Q&A with author Seth Godin on creating an achievement strategy

When it comes to most things in life, you need a strategy to get there, whether it is building your career, launching a business, or aiming to find ways to make the world better.

That’s the take of the new book "This Is Strategy: Make Better Plans," by New York Times bestselling author Seth Godin.

I am a big fan of Godin’s work, as many of you may be. He’s considered an innovator and leading thinker on, among other topics, marketing and leadership. So his intense drill-down on ways to create a strategy in order to achieve the things you want in life was a must-read.

Here's more of what Godin had to say in a conversation with Yahoo Finance. Edited excerpts:

Kerry Hannon: What is a strategy, and how does it relate to your work and your career?

Godin: A strategy isn't a guaranteed plan. Plans are fine, we need plans, but a strategy is about the future, and the future is unknown.

So your career, whether you're 50 or 15, is a series of choices. It's not just a job, and we've been indoctrinated for it to be just a job. And if you are going to do that, you’re going to be a pawn, a cog at the mercy of whichever system is in charge of you.

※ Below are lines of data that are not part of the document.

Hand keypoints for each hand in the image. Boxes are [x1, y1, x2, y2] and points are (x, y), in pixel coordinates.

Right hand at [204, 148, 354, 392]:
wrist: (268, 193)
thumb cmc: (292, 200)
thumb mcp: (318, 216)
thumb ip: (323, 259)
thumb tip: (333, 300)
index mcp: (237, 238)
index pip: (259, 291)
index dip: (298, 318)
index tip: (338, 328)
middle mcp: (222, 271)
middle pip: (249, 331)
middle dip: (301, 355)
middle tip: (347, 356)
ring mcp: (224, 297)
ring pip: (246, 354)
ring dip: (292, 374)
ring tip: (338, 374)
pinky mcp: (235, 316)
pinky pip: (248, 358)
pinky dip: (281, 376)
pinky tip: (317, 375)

But when we find agency, we can have a strategy that says, “I will do this, and this is likely to happen, and then I will do that.” That makes it a strategy.

Seth Godin
Seth Godin · Seth Godin

You have a concept of calling a project a game. Can you elaborate on that?

Games are board games, sure, but most things in our lives are games because there are players and rules and outcomes.

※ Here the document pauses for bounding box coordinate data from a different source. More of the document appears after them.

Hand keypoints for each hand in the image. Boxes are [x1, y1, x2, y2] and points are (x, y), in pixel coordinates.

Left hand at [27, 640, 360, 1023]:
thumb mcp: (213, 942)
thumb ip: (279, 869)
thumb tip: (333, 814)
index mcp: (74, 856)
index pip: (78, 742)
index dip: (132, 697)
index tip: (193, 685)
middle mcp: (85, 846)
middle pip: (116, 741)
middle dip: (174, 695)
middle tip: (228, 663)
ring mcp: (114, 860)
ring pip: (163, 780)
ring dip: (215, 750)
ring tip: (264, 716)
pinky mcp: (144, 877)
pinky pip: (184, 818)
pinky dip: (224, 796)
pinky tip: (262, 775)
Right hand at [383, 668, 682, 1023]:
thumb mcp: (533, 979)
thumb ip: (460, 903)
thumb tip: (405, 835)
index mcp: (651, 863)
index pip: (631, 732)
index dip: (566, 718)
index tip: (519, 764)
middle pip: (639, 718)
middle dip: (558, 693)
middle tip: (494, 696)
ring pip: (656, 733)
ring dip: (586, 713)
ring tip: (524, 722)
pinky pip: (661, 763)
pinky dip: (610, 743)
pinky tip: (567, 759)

So if you get pulled over for speeding, your interaction with the cop is a game. And if you and that person interact well, it will work out better for both of you. When we call it a game, we have the opportunity to not take ourselves so seriously. Our moves are what's getting judged, not us.

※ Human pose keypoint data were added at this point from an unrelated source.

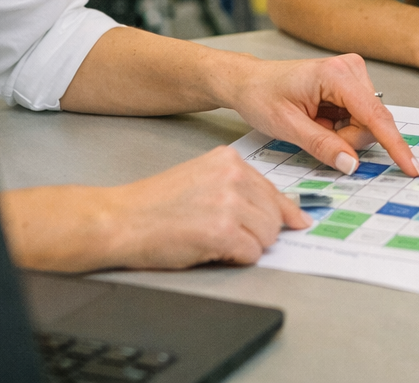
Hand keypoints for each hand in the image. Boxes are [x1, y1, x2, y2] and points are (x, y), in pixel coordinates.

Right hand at [103, 146, 311, 267]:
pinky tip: (211, 249)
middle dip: (259, 233)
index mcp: (229, 160)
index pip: (274, 190)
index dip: (285, 213)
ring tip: (215, 241)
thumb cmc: (154, 205)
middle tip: (229, 237)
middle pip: (275, 215)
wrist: (119, 220)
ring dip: (247, 247)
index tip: (298, 222)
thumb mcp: (201, 180)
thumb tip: (285, 213)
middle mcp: (233, 176)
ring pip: (267, 236)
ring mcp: (228, 202)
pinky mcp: (222, 231)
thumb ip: (240, 189)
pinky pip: (251, 253)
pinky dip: (236, 259)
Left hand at [221, 52, 418, 176]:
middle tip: (314, 134)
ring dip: (342, 135)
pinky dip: (341, 128)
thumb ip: (322, 146)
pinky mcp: (352, 84)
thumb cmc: (261, 96)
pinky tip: (320, 119)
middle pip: (370, 124)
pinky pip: (359, 119)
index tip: (412, 167)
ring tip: (313, 123)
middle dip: (347, 140)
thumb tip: (352, 165)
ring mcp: (354, 75)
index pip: (374, 116)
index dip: (395, 145)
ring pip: (366, 125)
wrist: (248, 81)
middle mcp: (351, 69)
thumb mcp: (287, 127)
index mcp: (336, 74)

So when you go in to ask for a raise from your boss, which is probably the most profitable 15 minutes anyone will spend, you're playing a game with them. You want something. Your boss wants something. You might not want the same thing. And the moves you make in that game will determine whether you get a raise, not whether you do a good job. That's not why some people get raises and some people don't.

You write about a framework to build a strategy. Can you explain?

It begins with empathy. Other people don't want what you want. They don't see what you see. They don't need what you need, but they have agency too. They need to go along for you to get where you are going. So we need to be aware of who they are and what they want. We need to be cognizant of what's in it for them. And we need to see the systems, the invisible systems that make all of it fit together.